*Work instructions*. Repeat each of the lines below with no changes at all, from the first to the last.

*Recorded data*.
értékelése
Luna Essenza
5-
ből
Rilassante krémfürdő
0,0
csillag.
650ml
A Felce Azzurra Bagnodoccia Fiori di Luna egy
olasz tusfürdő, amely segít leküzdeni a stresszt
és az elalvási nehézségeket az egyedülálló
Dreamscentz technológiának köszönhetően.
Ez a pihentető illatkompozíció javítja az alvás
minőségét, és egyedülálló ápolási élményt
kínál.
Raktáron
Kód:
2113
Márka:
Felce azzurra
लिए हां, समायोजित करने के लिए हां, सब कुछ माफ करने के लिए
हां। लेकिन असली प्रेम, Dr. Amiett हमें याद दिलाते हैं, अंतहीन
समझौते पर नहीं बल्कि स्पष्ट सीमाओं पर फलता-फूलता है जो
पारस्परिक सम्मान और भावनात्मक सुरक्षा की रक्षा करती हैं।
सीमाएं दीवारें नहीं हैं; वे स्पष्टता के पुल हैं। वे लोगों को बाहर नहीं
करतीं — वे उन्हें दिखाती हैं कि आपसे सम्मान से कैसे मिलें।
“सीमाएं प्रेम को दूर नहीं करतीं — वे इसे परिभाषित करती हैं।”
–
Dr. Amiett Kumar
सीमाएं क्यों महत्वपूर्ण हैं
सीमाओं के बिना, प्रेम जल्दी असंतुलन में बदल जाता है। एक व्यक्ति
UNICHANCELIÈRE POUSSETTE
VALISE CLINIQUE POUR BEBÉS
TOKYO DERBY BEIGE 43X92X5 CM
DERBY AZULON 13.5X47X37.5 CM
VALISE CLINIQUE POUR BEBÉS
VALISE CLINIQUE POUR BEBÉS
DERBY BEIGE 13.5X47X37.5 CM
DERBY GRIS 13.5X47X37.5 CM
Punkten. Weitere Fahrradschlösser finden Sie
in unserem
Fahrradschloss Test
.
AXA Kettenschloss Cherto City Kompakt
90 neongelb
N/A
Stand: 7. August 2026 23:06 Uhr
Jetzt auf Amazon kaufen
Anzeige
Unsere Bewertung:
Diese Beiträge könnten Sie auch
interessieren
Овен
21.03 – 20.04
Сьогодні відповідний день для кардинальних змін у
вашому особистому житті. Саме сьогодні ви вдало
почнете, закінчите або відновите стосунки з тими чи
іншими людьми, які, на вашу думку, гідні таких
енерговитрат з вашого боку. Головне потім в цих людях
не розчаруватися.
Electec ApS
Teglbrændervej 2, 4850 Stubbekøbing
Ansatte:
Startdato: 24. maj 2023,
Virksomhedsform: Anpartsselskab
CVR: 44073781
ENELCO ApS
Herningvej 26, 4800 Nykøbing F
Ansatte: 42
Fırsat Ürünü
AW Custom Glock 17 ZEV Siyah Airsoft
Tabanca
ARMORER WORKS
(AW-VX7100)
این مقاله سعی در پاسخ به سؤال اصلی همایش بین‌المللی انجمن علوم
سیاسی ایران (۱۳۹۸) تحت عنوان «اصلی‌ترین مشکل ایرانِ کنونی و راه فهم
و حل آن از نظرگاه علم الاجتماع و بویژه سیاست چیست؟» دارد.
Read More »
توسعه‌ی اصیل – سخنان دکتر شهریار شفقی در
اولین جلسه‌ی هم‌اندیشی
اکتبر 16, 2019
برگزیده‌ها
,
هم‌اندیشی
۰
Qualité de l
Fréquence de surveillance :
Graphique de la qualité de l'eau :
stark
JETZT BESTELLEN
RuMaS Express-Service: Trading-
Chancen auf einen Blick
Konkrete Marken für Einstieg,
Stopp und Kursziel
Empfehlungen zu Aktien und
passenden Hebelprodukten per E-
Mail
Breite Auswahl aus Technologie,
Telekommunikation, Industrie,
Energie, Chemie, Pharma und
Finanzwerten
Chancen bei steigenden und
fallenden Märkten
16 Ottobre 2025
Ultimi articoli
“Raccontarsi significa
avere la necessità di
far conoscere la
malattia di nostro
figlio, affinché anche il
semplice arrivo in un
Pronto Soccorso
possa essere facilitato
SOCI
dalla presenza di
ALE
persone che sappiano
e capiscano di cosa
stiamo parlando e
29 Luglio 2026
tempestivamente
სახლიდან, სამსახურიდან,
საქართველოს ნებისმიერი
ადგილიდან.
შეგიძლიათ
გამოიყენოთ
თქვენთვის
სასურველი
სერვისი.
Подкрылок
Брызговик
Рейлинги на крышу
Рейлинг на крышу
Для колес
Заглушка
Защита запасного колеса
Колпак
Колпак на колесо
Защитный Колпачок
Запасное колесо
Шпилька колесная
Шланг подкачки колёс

*Solution to this problem*.
értékelése
Luna Essenza
5-
ből
Rilassante krémfürdő
0,0
csillag.
650ml
A Felce Azzurra Bagnodoccia Fiori di Luna egy
olasz tusfürdő, amely segít leküzdeni a stresszt
és az elalvási nehézségeket az egyedülálló
Dreamscentz technológiának köszönhetően.
Ez a pihentető illatkompozíció javítja az alvás
minőségét, és egyedülálló ápolási élményt
kínál.
Raktáron
Kód:
2113
Márka:
Felce azzurra
लिए हां, समायोजित करने के लिए हां, सब कुछ माफ करने के लिए
हां। लेकिन असली प्रेम, Dr. Amiett हमें याद दिलाते हैं, अंतहीन
समझौते पर नहीं बल्कि स्पष्ट सीमाओं पर फलता-फूलता है जो
पारस्परिक सम्मान और भावनात्मक सुरक्षा की रक्षा करती हैं।
सीमाएं दीवारें नहीं हैं; वे स्पष्टता के पुल हैं। वे लोगों को बाहर नहीं
करतीं — वे उन्हें दिखाती हैं कि आपसे सम्मान से कैसे मिलें।
“सीमाएं प्रेम को दूर नहीं करतीं — वे इसे परिभाषित करती हैं।”
–
Dr. Amiett Kumar
सीमाएं क्यों महत्वपूर्ण हैं
सीमाओं के बिना, प्रेम जल्दी असंतुलन में बदल जाता है। एक व्यक्ति
UNICHANCELIÈRE POUSSETTE
VALISE CLINIQUE POUR BEBÉS
TOKYO DERBY BEIGE 43X92X5 CM
DERBY AZULON 13.5X47X37.5 CM
VALISE CLINIQUE POUR BEBÉS
VALISE CLINIQUE POUR BEBÉS
DERBY BEIGE 13.5X47X37.5 CM
DERBY GRIS 13.5X47X37.5 CM
Punkten. Weitere Fahrradschlösser finden Sie
in unserem
Fahrradschloss Test
.
AXA Kettenschloss Cherto City Kompakt
90 neongelb
N/A
Stand: 7. August 2026 23:06 Uhr
Jetzt auf Amazon kaufen
Anzeige
Unsere Bewertung:
Diese Beiträge könnten Sie auch
interessieren
Овен
21.03 – 20.04
Сьогодні відповідний день для кардинальних змін у
вашому особистому житті. Саме сьогодні ви вдало
почнете, закінчите або відновите стосунки з тими чи
іншими людьми, які, на вашу думку, гідні таких
енерговитрат з вашого боку. Головне потім в цих людях
не розчаруватися.
Electec ApS
Teglbrændervej 2, 4850 Stubbekøbing
Ansatte:
Startdato: 24. maj 2023,
Virksomhedsform: Anpartsselskab
CVR: 44073781
ENELCO ApS
Herningvej 26, 4800 Nykøbing F
Ansatte: 42
Fırsat Ürünü
AW Custom Glock 17 ZEV Siyah Airsoft
Tabanca
ARMORER WORKS
(AW-VX7100)
این مقاله سعی در پاسخ به سؤال اصلی همایش بین‌المللی انجمن علوم
سیاسی ایران (۱۳۹۸) تحت عنوان «اصلی‌ترین مشکل ایرانِ کنونی و راه فهم
و حل آن از نظرگاه علم الاجتماع و بویژه سیاست چیست؟» دارد.
Read More »
توسعه‌ی اصیل – سخنان دکتر شهریار شفقی در
اولین جلسه‌ی هم‌اندیشی
اکتبر 16, 2019
برگزیده‌ها
,
هم‌اندیشی
۰
Qualité de l
Fréquence de surveillance :
Graphique de la qualité de l'eau :
stark
JETZT BESTELLEN
RuMaS Express-Service: Trading-
Chancen auf einen Blick
Konkrete Marken für Einstieg,
Stopp und Kursziel
Empfehlungen zu Aktien und
passenden Hebelprodukten per E-
Mail
Breite Auswahl aus Technologie,
Telekommunikation, Industrie,
Energie, Chemie, Pharma und
Finanzwerten
Chancen bei steigenden und
fallenden Märkten
16 Ottobre 2025
Ultimi articoli
“Raccontarsi significa
avere la necessità di
far conoscere la
malattia di nostro
figlio, affinché anche il
semplice arrivo in un
Pronto Soccorso
possa essere facilitato
SOCI
dalla presenza di
ALE
persone che sappiano
e capiscano di cosa
stiamo parlando e
29 Luglio 2026
tempestivamente
სახლიდან, სამსახურიდან,
საქართველოს ნებისმიერი
ადგილიდან.
შეგიძლიათ
გამოიყენოთ
თქვენთვის
სასურველი
სერვისი.
Подкрылок
Брызговик
Рейлинги на крышу
Рейлинг на крышу
Для колес
Заглушка
Защита запасного колеса
Колпак
Колпак на колесо
Защитный Колпачок
Запасное колесо
Шпилька колесная
Шланг подкачки колёс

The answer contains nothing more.